• [Testo fornito]:
────────

Eppure c’è qualcosa che non mi torna, qualcosa che non convince in questa ossessione monotematica dei media sul Covid, in quest’orgia di tamponi e test per tamponare e testare il livello di panico che come un seme viene gettato dagli schermi televisivi a ogni ora del giorno e della notte e germoglia nelle nostre coscienze di cittadini coscienziosi, senza che neppure ce ne rendiamo conto, producendo ora il trenta ora il sessanta ora il cento di obbedienza alle norme e ai protocolli.

Non avevo bisogno dell’autorevole recente parere del sociologo De Kerkhove, allievo di Mac Luhan, che con troppo Covid sui media si alimenta artatamente il panico; non sarà per caso che pubblicai in anni non sospetti, nel 2007, un piccolo saggio di Giancarlo Manfredi sui  meccanismi complessi della comunicazione nelle emergenze, intitolato appunto Infodemia.

In questa confusa chiamata alle armi contro il nemico invisibile da parte degli Stati Maggiori dello Stato e della Tv, con gli elmetti di plastica già ammassati in trincea e 40 milioni di mascherine antigas (quelli che emettiamo noi!) prodotte in un mese e distribuite gratuitamente – unici in Europa! – nelle scuole ai nostri figli; senza considerare i 57 milioni di mascherine non a norma sequestrate in nove mesi dalla Guardia di finanza (incluse quelle della ex presidente leghista ante litteram della Camera, Irene Pivetti), noi rischiamo davvero di non riuscire più a riconoscerci e a distinguere verità e menzogna, non sappiamo più esattamente chi siamo e per chi siamo chiamati a combattere, se per i “furbetti delle mascherine”, o per la vita, certo, preziosissima in quanto tale, che comunque prima o poi dobbiamo restituire.

────────

• [Dati forniti]:

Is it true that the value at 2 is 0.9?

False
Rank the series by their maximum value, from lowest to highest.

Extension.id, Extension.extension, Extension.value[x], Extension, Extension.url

────────

• [Compito assegnato 1]: Riduci a un elenco puntato il paragrafo del testo sul Covid e i media che inizia con "Non avevo bisogno", mantenendone i fatti principali.
• [Compito assegnato 2]: Trascrivi senza modifiche il passo del testo sul Covid e i media compreso tra "Non avevo bisogno" e "intitolato appunto Infodemia.", estremi inclusi.

• [Soluzione scritta 1]:
- Per chi scrive non era necessario il recente parere del sociologo De Kerkhove, allievo di Mac Luhan, secondo cui troppo Covid sui media alimenta artatamente il panico.
- Nel 2007 chi scrive ha pubblicato un piccolo saggio di Giancarlo Manfredi sui meccanismi complessi della comunicazione nelle emergenze.
- Il saggio si intitola Infodemia.

• [Soluzione scritta 2]:
Non avevo bisogno dell’autorevole recente parere del sociologo De Kerkhove, allievo di Mac Luhan, che con troppo Covid sui media si alimenta artatamente il panico; non sarà per caso che pubblicai in anni non sospetti, nel 2007, un piccolo saggio di Giancarlo Manfredi sui  meccanismi complessi della comunicazione nelle emergenze, intitolato appunto Infodemia.